[v2] Do not emulate vectors containing floats.
Checks
Commit Message
The emulation via word mode tries to perform integer arithmetic on floating
point values instead of floating point arithmetic. This leads to
mis-compilations.
Failure occured on s390x on these existing test cases:
gcc.dg/vect/tsvc/vect-tsvc-s112.c
gcc.dg/vect/tsvc/vect-tsvc-s113.c
gcc.dg/vect/tsvc/vect-tsvc-s119.c
gcc.dg/vect/tsvc/vect-tsvc-s121.c
gcc.dg/vect/tsvc/vect-tsvc-s131.c
gcc.dg/vect/tsvc/vect-tsvc-s132.c
gcc.dg/vect/tsvc/vect-tsvc-s2233.c
gcc.dg/vect/tsvc/vect-tsvc-s421.c
gcc.dg/vect/vect-alias-check-14.c
gcc.target/s390/vector/partial/s390-vec-length-epil-run-1.c
gcc.target/s390/vector/partial/s390-vec-length-epil-run-3.c
gcc.target/s390/vector/partial/s390-vec-length-full-run-3.c
gcc/ChangeLog:
* tree-vect-stmts.cc (vectorizable_operation): Don't emulate floating
point vectors
Signed-off-by: Juergen Christ <jchrist@linux.ibm.com>
---
gcc/tree-vect-stmts.cc | 3 ++-
1 file changed, 2 insertions(+), 1 deletion(-)
Comments
Juergen Christ <jchrist@linux.ibm.com> writes:
> The emulation via word mode tries to perform integer arithmetic on floating
> point values instead of floating point arithmetic. This leads to
> mis-compilations.
Is the bug ref + test missing?
>
> Failure occured on s390x on these existing test cases:
> gcc.dg/vect/tsvc/vect-tsvc-s112.c
> gcc.dg/vect/tsvc/vect-tsvc-s113.c
> gcc.dg/vect/tsvc/vect-tsvc-s119.c
> gcc.dg/vect/tsvc/vect-tsvc-s121.c
> gcc.dg/vect/tsvc/vect-tsvc-s131.c
> gcc.dg/vect/tsvc/vect-tsvc-s132.c
> gcc.dg/vect/tsvc/vect-tsvc-s2233.c
> gcc.dg/vect/tsvc/vect-tsvc-s421.c
> gcc.dg/vect/vect-alias-check-14.c
> gcc.target/s390/vector/partial/s390-vec-length-epil-run-1.c
> gcc.target/s390/vector/partial/s390-vec-length-epil-run-3.c
> gcc.target/s390/vector/partial/s390-vec-length-full-run-3.c
>
> gcc/ChangeLog:
>
> * tree-vect-stmts.cc (vectorizable_operation): Don't emulate floating
> point vectors
>
> Signed-off-by: Juergen Christ <jchrist@linux.ibm.com>
> ---
> gcc/tree-vect-stmts.cc | 3 ++-
> 1 file changed, 2 insertions(+), 1 deletion(-)
>
> diff --git a/gcc/tree-vect-stmts.cc b/gcc/tree-vect-stmts.cc
> index 09749ae38174..f95ff2c2aa34 100644
> --- a/gcc/tree-vect-stmts.cc
> +++ b/gcc/tree-vect-stmts.cc
> @@ -6756,7 +6756,8 @@ vectorizable_operation (vec_info *vinfo,
> those through even when the mode isn't word_mode. For
> ops we have to lower the lowering code assumes we are
> dealing with word_mode. */
> - if ((((code == PLUS_EXPR || code == MINUS_EXPR || code == NEGATE_EXPR)

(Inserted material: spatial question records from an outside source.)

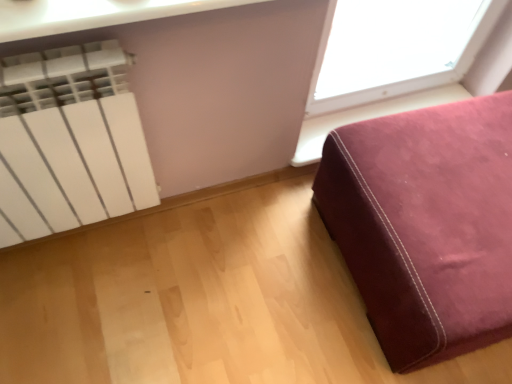
Question: Considering the positions of velvet-like burgundy ottoman at lower right and white matte radiator at upper left in the image, is velvet-like burgundy ottoman at lower right taller or shorter than white matte radiator at upper left?

Choices:
 (A) short
 (B) tall

Answer: (A)

Question: Is velvet-like burgundy ottoman at lower right inside or outside of white matte radiator at upper left?

Choices:
 (A) inside
 (B) outside

Answer: (B)

Question: Is velvet-like burgundy ottoman at lower right in front of or behind white matte radiator at upper left in the image?

Choices:
 (A) behind
 (B) front

Answer: (A)

Question: From the image's perspective, is white matte radiator at upper left above or below velvet-like burgundy ottoman at lower right?

Choices:
 (A) below
 (B) above

Answer: (B)

Question: Is point (129, 110) closer or farther from the camera than point (380, 329)?

Choices:
 (A) farther
 (B) closer

Answer: (B)

Question: Is white matte radiator at upper left taller or shorter than velvet-like burgundy ottoman at lower right?

Choices:
 (A) tall
 (B) short

Answer: (A)

Question: Considering the positions of white matte radiator at upper left and velvet-like burgundy ottoman at lower right in the image, is white matte radiator at upper left bigger or smaller than velvet-like burgundy ottoman at lower right?

Choices:
 (A) big
 (B) small

Answer: (B)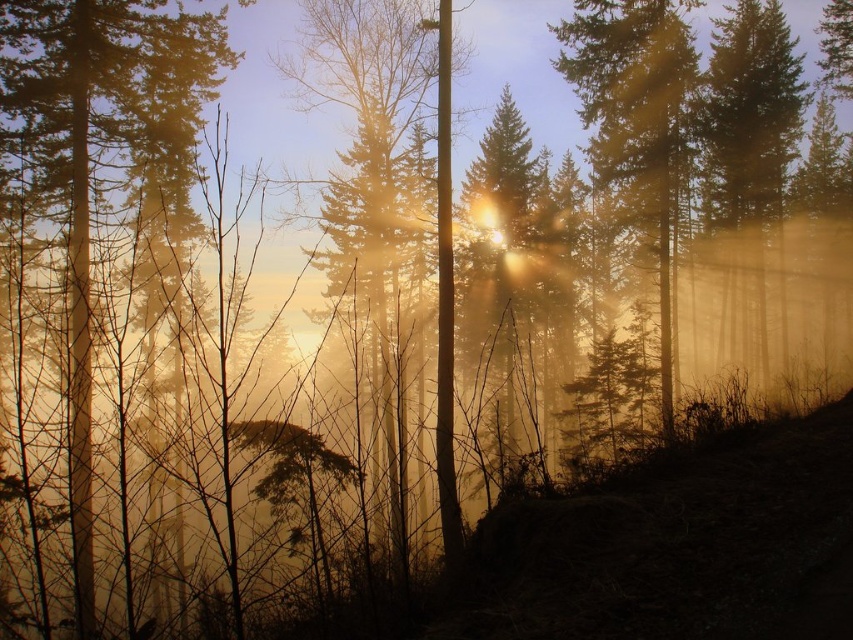
Based on the photo, can you confirm if smooth brown tree trunk at left is thinner than green matte tree at upper right?

No.

Does smooth brown tree trunk at left appear over green matte tree at upper right?

No.

This screenshot has height=640, width=853. I want to click on smooth brown tree trunk at left, so click(x=90, y=156).

Measure the distance between silvery metallic tree at center and green matte tree at upper right.

silvery metallic tree at center and green matte tree at upper right are 27.72 meters apart from each other.

Which is below, silvery metallic tree at center or green matte tree at upper right?

silvery metallic tree at center is lower down.

Is point (387, 438) positioned behind point (614, 136)?

No, it is in front of (614, 136).

This screenshot has height=640, width=853. I want to click on silvery metallic tree at center, so click(x=393, y=205).

The image size is (853, 640). What do you see at coordinates (747, 156) in the screenshot?
I see `smooth golden tree at right` at bounding box center [747, 156].

Between point (776, 216) and point (637, 36), which one is positioned in front?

> + if (!INTEGRAL_TYPE_P (TREE_TYPE (vectype))
> + || (((code == PLUS_EXPR || code == MINUS_EXPR || code == NEGATE_EXPR)
> || !target_support_p)
> && maybe_ne (GET_MODE_SIZE (vec_mode), UNITS_PER_WORD))
> /* Check only during analysis. */
Am Fri, Feb 23, 2024 at 01:57:12PM +0000 schrieb Sam James:
>
> Juergen Christ <jchrist@linux.ibm.com> writes:
>
> > The emulation via word mode tries to perform integer arithmetic on floating
> > point values instead of floating point arithmetic. This leads to
> > mis-compilations.
>
> Is the bug ref + test missing?
Sorry, forgot to add the "bootstrapped and tested on s390x and x86_64".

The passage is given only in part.